_Reading passage_:
------------

He was arrested a number of times: from the time in 1963, when he booed during the national anthem to protest the refusal of the Detroit City Council to pass an open housing ordinance–for which he was acquitted–up to his participation on the picket lines of the Detroit newspaper strike in the mid-1990s. And he was fired several times for leading actions against company policies, from Dodge Main in 1968, and from Ford.
The letter he sent to the draft board in 1965 was a clear denunciation of U.S. policies around the world, and at the same time, it showed his refusal to give in to the government threats to jail him.
“How could you have the NERVE [to ask if I am qualified for military service] knowing that I am a black man living under the scope and influence of America’s racist, decadent society??? You did not ask if I had any morals, principles, or basic human values by which to live. Yet, you ask if I am qualified. QUALIFIED FOR WHAT, might I ask? What does being ‘Qualified’ mean: qualified to serve in the U.S. Army? . . . To be further brainwashed into the insidious notion of ‘defending freedom’?
“You stand before me with the dried blood of Patrice Lumumba on your hands, the blood of defenseless Panamanian students, shot down by U.S. marines . . . the blood of defenseless women and children burned in villages [in Viet Nam] from Napalm jelly bombs. . . With all of this blood of my non-white brothers dripping from your fangs, you have the damned AUDACITY to ask me if I am ‘qualified.’ White man, listen to me for I am talking to you!”
Instead of putting him on trial, the government declared him a “security risk” and refused to draft him!
Over the years, he was responsible for the formation of several different political organizations, some clearly nationalist, others on a communist basis, but usually aimed at what he had called the point of production. He ran for elected office–in 1976 as a Communist Labor Party candidate for the Michigan House, but two years later as a Democrat for the same position.
He had been chairman of the Coke Ovens unit in UAW Local 600, and known widely for his defense of workers who sought to fight.
Over the years, his broad political views, including on the UAW, may have shifted, but his commitment to black workers, and more generally to the working class never did.
His passing leaves a big hole in Detroit.

------------

_Data excerpts_:
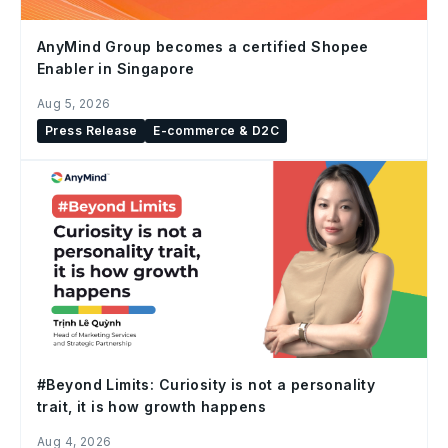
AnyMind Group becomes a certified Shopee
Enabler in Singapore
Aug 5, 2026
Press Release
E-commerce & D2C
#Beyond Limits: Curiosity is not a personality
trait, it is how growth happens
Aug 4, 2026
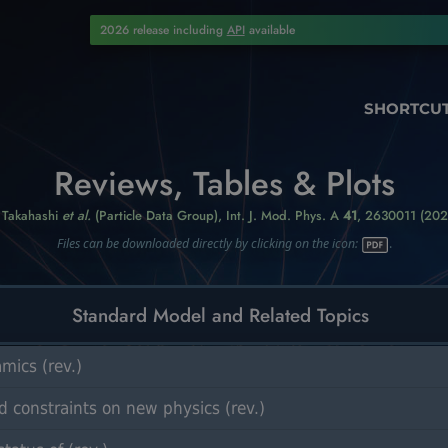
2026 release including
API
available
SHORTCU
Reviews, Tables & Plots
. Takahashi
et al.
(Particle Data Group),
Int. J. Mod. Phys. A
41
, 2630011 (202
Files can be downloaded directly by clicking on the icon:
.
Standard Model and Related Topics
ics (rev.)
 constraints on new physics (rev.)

------------

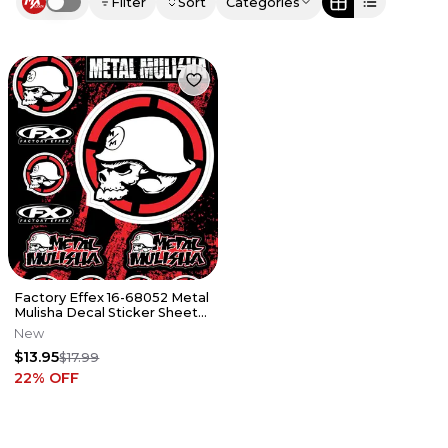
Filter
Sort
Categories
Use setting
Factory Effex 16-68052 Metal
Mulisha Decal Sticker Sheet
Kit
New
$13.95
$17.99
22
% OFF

------------

_Exercise tasks_:
a: Translate this sentence from the obituary into Spanish: "He had been chairman of the Coke Ovens unit in UAW Local 600, and known widely for his defense of workers who sought to fight."
b: From the obituary, copy the part that opens with the words containing "Over the years, his" and closes with "class never did.".

_Answers below_:
a: Había sido presidente de la unidad de Coke Ovens en el Local 600 de la UAW, y era ampliamente conocido por su defensa de los trabajadores que buscaban luchar.

b:
Over the years, his broad political views, including on the UAW, may have shifted, but his commitment to black workers, and more generally to the working class never did.